Check the number of agents in agentpool:
and check if there are many (hundreds of) agents in “waiting” state with none or only a handful in “running” state. Usually these situations indicate an error state that should be noticeable in the journald logs also. If there are no errors in coin.log check if the current builds were all freshly started. If not, then contact the CI team.
Check that all the OpenNebula servers are up by logging in to OpenNebula as “oneadmin” user. Then go to:
http://one-master.ci.qt.io/#hosts-tab
and check that all the servers show “ON” in the “Status” column.
Check that web servers are running:
https://testresults.qt.io/coin/
https://ci-files01-hki.ci.qt.io:8081/coin/
Also check that while they are running that they also shows the latest build results.

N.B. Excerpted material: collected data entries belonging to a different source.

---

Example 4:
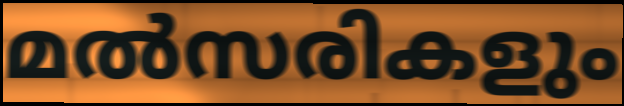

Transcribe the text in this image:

മൽസരികളും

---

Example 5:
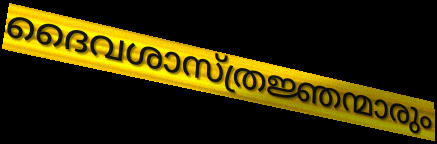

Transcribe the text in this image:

ദൈവശാസ്ത്രജ്ഞന്മാരും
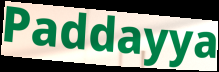
Paddayya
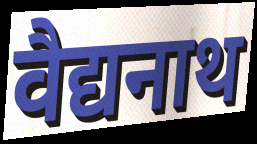
वैद्यनाथ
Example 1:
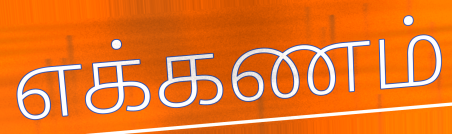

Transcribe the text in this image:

எக்கணம்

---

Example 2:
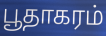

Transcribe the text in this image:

பூதாகரம்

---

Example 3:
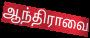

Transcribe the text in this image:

ஆந்திராவை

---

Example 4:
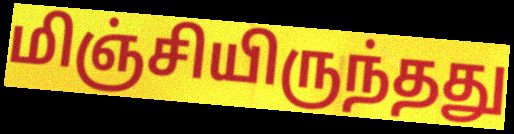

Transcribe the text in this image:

மிஞ்சியிருந்தது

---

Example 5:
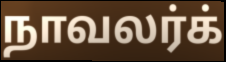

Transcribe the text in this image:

நாவலர்க்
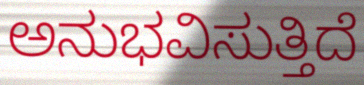
ಅನುಭವಿಸುತ್ತಿದೆ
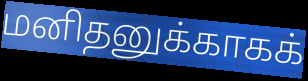
மனிதனுக்காகக்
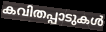
കവിതപ്പാടുകൾ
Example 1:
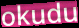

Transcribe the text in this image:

okudu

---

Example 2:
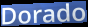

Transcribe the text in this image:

Dorado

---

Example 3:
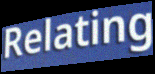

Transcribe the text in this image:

Relating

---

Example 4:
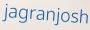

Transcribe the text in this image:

jagranjosh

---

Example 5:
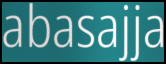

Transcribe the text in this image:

abasajja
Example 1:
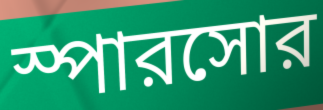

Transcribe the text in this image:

স্পারসোর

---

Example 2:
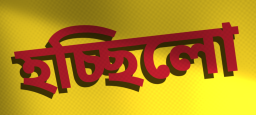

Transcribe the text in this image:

হচ্ছিলো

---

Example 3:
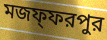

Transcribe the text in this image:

মজফ্ফরপুর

If they don’t appear up to date, we have a problem somewhere.
Check out Gerrit’s status and match it with Coin’s status. They should converge.

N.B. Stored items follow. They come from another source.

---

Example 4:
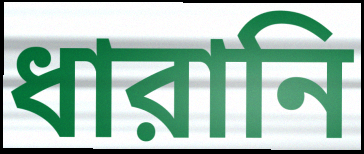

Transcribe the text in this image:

ধারানি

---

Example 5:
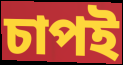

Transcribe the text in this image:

চাপই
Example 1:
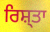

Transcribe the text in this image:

ਰਿਸ਼੍ਤਾ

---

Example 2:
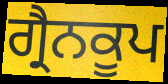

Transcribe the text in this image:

ਗ੍ਰੈਨਕੂਪ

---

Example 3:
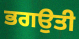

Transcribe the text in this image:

ਭਗਉਤੀ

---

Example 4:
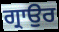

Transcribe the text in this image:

ਗ੍ਰਾਉਰ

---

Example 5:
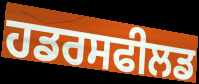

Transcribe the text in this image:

ਹਡਰਸਫੀਲਡ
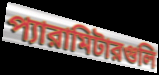
প্যারামিটারগুলি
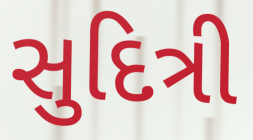
સુદિત્રી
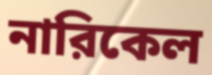
নারিকেল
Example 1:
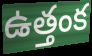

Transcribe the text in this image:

ఉత్తంక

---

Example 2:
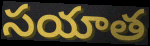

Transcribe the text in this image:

సయాత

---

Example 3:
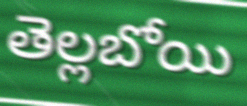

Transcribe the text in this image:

తెల్లబోయి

https://codereview.qt-project.org/#/q/status:integrating,n,z
https://codereview.qt-project.org/#/q/status:staged,n,z
If these steps all seem OK, grab a cup of coffee and try again :)
Troubleshooting
Some uncommon administration tasks may be required, especially during development.
Debugging with gdb
Debugging deadlocks and hung threads can be possible by installing python debugger:
sudo apt install python3-dbg pipenv –rm pipenv –python=/usr/bin/python3-dbg
Attach gdb to the executing python process
gdb python3-dbg -p 12345
Useful commands
py-list Show current code in execution py-bt Inspect python callstack
In case of (no debugging symbols found) -message, you may import
(gdb) source /usr/share/gdb/auto-load/usr/bin/python3.6-gdb.py
Running garbage collection
Normally gc is executed automatically, keeping some save threshold of free disk space and it is not needed to run it manually. Nevertheless it is possible to force gc by running:
bin/coin gc
Artifacts invalidation
It might be necessary to invalidate all artifacts. It may happen for example if Coin code changes in an incompatible way. Solution to this is relatively easy. The whole system needs to be stopped and inside storage.py buildKey() function should get new revision number (grep for “COIN revision”). After restart everything will work as after storage cleanup. Old binaries may be removed manually or by garbage collection.